Quote every line of text in the material below word for word, leaving out the pictures.

Material supplied:
==============================

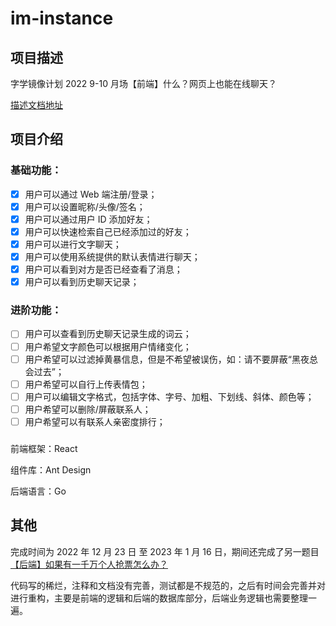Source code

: # im-instance

## 项目描述

字学镜像计划 2022 9-10 月场【前端】什么？网页上也能在线聊天？

[描述文档地址](https://bytedancecampus1.feishu.cn/docx/doxcnXKA7V4yr0sXdiX8KdaqnCe)

## 项目介绍

### 基础功能：

-   [x] 用户可以通过 Web 端注册/登录；
-   [x] 用户可以设置昵称/头像/签名；
-   [x] 用户可以通过用户 ID 添加好友；
-   [x] 用户可以快速检索自己已经添加过的好友；
-   [x] 用户可以进行文字聊天；
-   [x] 用户可以使用系统提供的默认表情进行聊天；
-   [x] 用户可以看到对方是否已经查看了消息；
-   [x] 用户可以看到历史聊天记录；

### 进阶功能：

-   [ ] 用户可以查看到历史聊天记录生成的词云；
-   [ ] 用户希望文字颜色可以根据用户情绪变化；
-   [ ] 用户希望可以过滤掉黄暴信息，但是不希望被误伤，如：请不要屏蔽“黑夜总会过去”；
-   [ ] 用户希望可以自行上传表情包；
-   [ ] 用户可以编辑文字格式，包括字体、字号、加粗、下划线、斜体、颜色等；
-   [ ] 用户希望可以删除/屏蔽联系人；
-   [ ] 用户希望可以有联系人亲密度排行；

###

前端框架：React

组件库：Ant Design

后端语言：Go

## 其他

完成时间为 2022 年 12 月 23 日 至 2023 年 1 月 16 日，期间还完成了另一题目[【后端】如果有一千万个人抢票怎么办？]()

代码写的稀烂，注释和文档没有完善，测试都是不规范的，之后有时间会完善并对进行重构，主要是前端的逻辑和后端的数据库部分，后端业务逻辑也需要整理一遍。
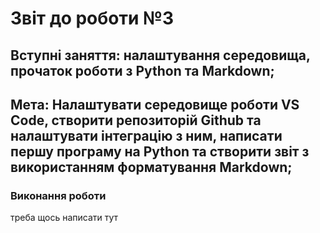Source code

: 
# Звіт до роботи №3

## Вступні заняття: налаштування середовища, прочаток роботи з Python та Markdown;

## Мета:  Налаштувати середовище роботи VS Code, створити репозиторій Github та налаштувати інтеграцію з ним, написати першу програму на Python та створити звіт з використанням форматування Markdown;

### Виконання роботи

треба щось написати тут



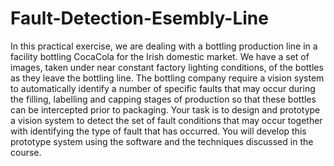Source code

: # Fault-Detection-Esembly-Line
In this practical exercise, we are dealing with a bottling production line in a facility bottling CocaCola for the Irish domestic market. We have a set of images, taken under near constant factory lighting conditions, of the bottles as they leave the bottling line. The bottling company require a vision system to automatically identify a number of specific faults that may occur during the filling, labelling and capping stages of production so that these bottles can be intercepted prior to packaging. Your task is to design and prototype a vision system to detect the set of fault conditions that may occur together with identifying the type of fault that has occurred. You will develop this prototype system using the software and the techniques discussed in the course. 
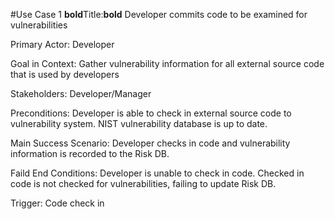 #Use Case 1
**bold**Title:**bold**
Developer commits code to be examined for vulnerabilities

Primary Actor:
Developer

Goal in Context:
Gather vulnerability information for all external source code that is used by developers

Stakeholders:
Developer/Manager

Preconditions:
Developer is able to check in external source code to vulnerability system. NIST vulnerability database is up to date.

Main Success Scenario:
Developer checks in code and vulnerability information is recorded to the Risk DB.

Faild End Conditions:
Developer is unable to check in code.  Checked in code is not checked for vulnerabilities, failing to update Risk DB.

Trigger:
Code check in
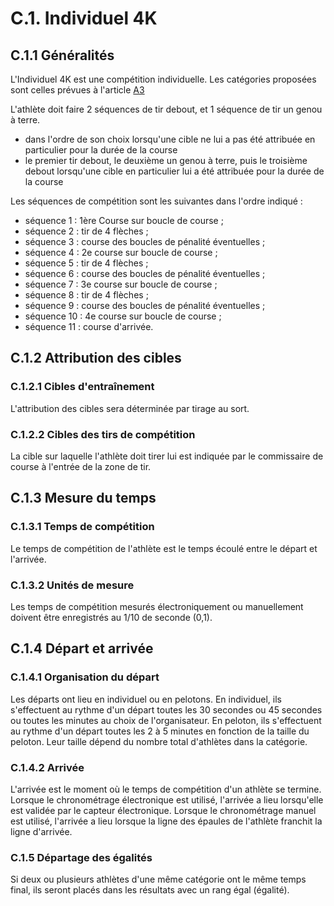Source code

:# C.1. Individuel 4K

## C.1.1 Généralités

L'Individuel 4K est une compétition individuelle.
Les catégories proposées sont celles prévues à l'article [A3](/reglements/II/7/A/3/)

L'athlète doit faire 2 séquences de tir debout, et 1 séquence de tir un genou à terre.

- dans l'ordre de son choix lorsqu'une cible ne lui a pas été attribuée en particulier pour la durée de
  la course
- le premier tir debout, le deuxième un genou à terre, puis le troisième debout lorsqu'une cible en
  particulier lui a été attribuée pour la durée de la course

Les séquences de compétition sont les suivantes dans l'ordre indiqué :

- séquence 1 : 1ère Course sur boucle de course ;
- séquence 2 : tir de 4 flèches ;
- séquence 3 : course des boucles de pénalité éventuelles ;
- séquence 4 : 2e course sur boucle de course ;
- séquence 5 : tir de 4 flèches ;
- séquence 6 : course des boucles de pénalité éventuelles ;
- séquence 7 : 3e course sur boucle de course ;
- séquence 8 : tir de 4 flèches ;
- séquence 9 : course des boucles de pénalité éventuelles ;
- séquence 10 : 4e course sur boucle de course ;
- séquence 11 : course d'arrivée.

## C.1.2 Attribution des cibles

### C.1.2.1 Cibles d'entraînement

L'attribution des cibles sera déterminée par tirage au sort.

### C.1.2.2 Cibles des tirs de compétition

La cible sur laquelle l'athlète doit tirer lui est indiquée par le commissaire de course à l'entrée de la zone de
tir.

## C.1.3 Mesure du temps

### C.1.3.1 Temps de compétition

Le temps de compétition de l'athlète est le temps écoulé entre le départ et l'arrivée.

### C.1.3.2 Unités de mesure

Les temps de compétition mesurés électroniquement ou manuellement doivent être enregistrés au 1/10
de seconde (0,1).

## C.1.4 Départ et arrivée

### C.1.4.1 Organisation du départ

Les départs ont lieu en individuel ou en pelotons. En individuel, ils s'effectuent au rythme d'un départ toutes
les 30 secondes ou 45 secondes ou toutes les minutes au choix de l'organisateur. En peloton, ils
s'effectuent au rythme d'un départ toutes les 2 à 5 minutes en fonction de la taille du peloton. Leur taille
dépend du nombre total d'athlètes dans la catégorie.

### C.1.4.2 Arrivée

L'arrivée est le moment où le temps de compétition d'un athlète se termine.
Lorsque le chronométrage électronique est utilisé, l'arrivée a lieu lorsqu'elle est validée par le capteur
électronique.
Lorsque le chronométrage manuel est utilisé, l'arrivée a lieu lorsque la ligne des épaules de l'athlète franchit
la ligne d'arrivée.

### C.1.5 Départage des égalités

Si deux ou plusieurs athlètes d'une même catégorie ont le même temps final, ils seront placés dans les
résultats avec un rang égal (égalité).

==============================

Worked solution:
Source code

: # im-instance

## 项目描述

字学镜像计划 2022 9-10 月场【前端】什么？网页上也能在线聊天？

[描述文档地址](https://bytedancecampus1.feishu.cn/docx/doxcnXKA7V4yr0sXdiX8KdaqnCe)

## 项目介绍

### 基础功能：

-   [x] 用户可以通过 Web 端注册/登录；
-   [x] 用户可以设置昵称/头像/签名；
-   [x] 用户可以通过用户 ID 添加好友；
-   [x] 用户可以快速检索自己已经添加过的好友；
-   [x] 用户可以进行文字聊天；
-   [x] 用户可以使用系统提供的默认表情进行聊天；
-   [x] 用户可以看到对方是否已经查看了消息；
-   [x] 用户可以看到历史聊天记录；

### 进阶功能：

-   [ ] 用户可以查看到历史聊天记录生成的词云；
-   [ ] 用户希望文字颜色可以根据用户情绪变化；
-   [ ] 用户希望可以过滤掉黄暴信息，但是不希望被误伤，如：请不要屏蔽“黑夜总会过去”；
-   [ ] 用户希望可以自行上传表情包；
-   [ ] 用户可以编辑文字格式，包括字体、字号、加粗、下划线、斜体、颜色等；
-   [ ] 用户希望可以删除/屏蔽联系人；
-   [ ] 用户希望可以有联系人亲密度排行；

###

前端框架：React

组件库：Ant Design

后端语言：Go

## 其他

完成时间为 2022 年 12 月 23 日 至 2023 年 1 月 16 日，期间还完成了另一题目[【后端】如果有一千万个人抢票怎么办？]()

代码写的稀烂，注释和文档没有完善，测试都是不规范的，之后有时间会完善并对进行重构，主要是前端的逻辑和后端的数据库部分，后端业务逻辑也需要整理一遍。
Source code

: 
# Звіт до роботи №3

## Вступні заняття: налаштування середовища, прочаток роботи з Python та Markdown;

## Мета:  Налаштувати середовище роботи VS Code, створити репозиторій Github та налаштувати інтеграцію з ним, написати першу програму на Python та створити звіт з використанням форматування Markdown;

### Виконання роботи

треба щось написати тут



Source code

: # Fault-Detection-Esembly-Line
In this practical exercise, we are dealing with a bottling production line in a facility bottling CocaCola for the Irish domestic market. We have a set of images, taken under near constant factory lighting conditions, of the bottles as they leave the bottling line. The bottling company require a vision system to automatically identify a number of specific faults that may occur during the filling, labelling and capping stages of production so that these bottles can be intercepted prior to packaging. Your task is to design and prototype a vision system to detect the set of fault conditions that may occur together with identifying the type of fault that has occurred. You will develop this prototype system using the software and the techniques discussed in the course. 
 #Use Case 1
**bold**Title:**bold**
Developer commits code to be examined for vulnerabilities

Primary Actor:
Developer

Goal in Context:
Gather vulnerability information for all external source code that is used by developers

Stakeholders:
Developer/Manager

Preconditions:
Developer is able to check in external source code to vulnerability system. NIST vulnerability database is up to date.

Main Success Scenario:
Developer checks in code and vulnerability information is recorded to the Risk DB.

Faild End Conditions:
Developer is unable to check in code.  Checked in code is not checked for vulnerabilities, failing to update Risk DB.

Trigger:
Code check in
Source code

:# C.1. Individuel 4K

## C.1.1 Généralités

L'Individuel 4K est une compétition individuelle.
Les catégories proposées sont celles prévues à l'article [A3](/reglements/II/7/A/3/)

L'athlète doit faire 2 séquences de tir debout, et 1 séquence de tir un genou à terre.

- dans l'ordre de son choix lorsqu'une cible ne lui a pas été attribuée en particulier pour la durée de
  la course
- le premier tir debout, le deuxième un genou à terre, puis le troisième debout lorsqu'une cible en
  particulier lui a été attribuée pour la durée de la course

Les séquences de compétition sont les suivantes dans l'ordre indiqué :

- séquence 1 : 1ère Course sur boucle de course ;
- séquence 2 : tir de 4 flèches ;
- séquence 3 : course des boucles de pénalité éventuelles ;
- séquence 4 : 2e course sur boucle de course ;
- séquence 5 : tir de 4 flèches ;
- séquence 6 : course des boucles de pénalité éventuelles ;
- séquence 7 : 3e course sur boucle de course ;
- séquence 8 : tir de 4 flèches ;
- séquence 9 : course des boucles de pénalité éventuelles ;
- séquence 10 : 4e course sur boucle de course ;
- séquence 11 : course d'arrivée.

## C.1.2 Attribution des cibles

### C.1.2.1 Cibles d'entraînement

L'attribution des cibles sera déterminée par tirage au sort.

### C.1.2.2 Cibles des tirs de compétition

La cible sur laquelle l'athlète doit tirer lui est indiquée par le commissaire de course à l'entrée de la zone de
tir.

## C.1.3 Mesure du temps

### C.1.3.1 Temps de compétition

Le temps de compétition de l'athlète est le temps écoulé entre le départ et l'arrivée.

### C.1.3.2 Unités de mesure

Les temps de compétition mesurés électroniquement ou manuellement doivent être enregistrés au 1/10
de seconde (0,1).

## C.1.4 Départ et arrivée

### C.1.4.1 Organisation du départ

Les départs ont lieu en individuel ou en pelotons. En individuel, ils s'effectuent au rythme d'un départ toutes
les 30 secondes ou 45 secondes ou toutes les minutes au choix de l'organisateur. En peloton, ils
s'effectuent au rythme d'un départ toutes les 2 à 5 minutes en fonction de la taille du peloton. Leur taille
dépend du nombre total d'athlètes dans la catégorie.

### C.1.4.2 Arrivée

L'arrivée est le moment où le temps de compétition d'un athlète se termine.
Lorsque le chronométrage électronique est utilisé, l'arrivée a lieu lorsqu'elle est validée par le capteur
électronique.
Lorsque le chronométrage manuel est utilisé, l'arrivée a lieu lorsque la ligne des épaules de l'athlète franchit
la ligne d'arrivée.

### C.1.5 Départage des égalités

Si deux ou plusieurs athlètes d'une même catégorie ont le même temps final, ils seront placés dans les
résultats avec un rang égal (égalité).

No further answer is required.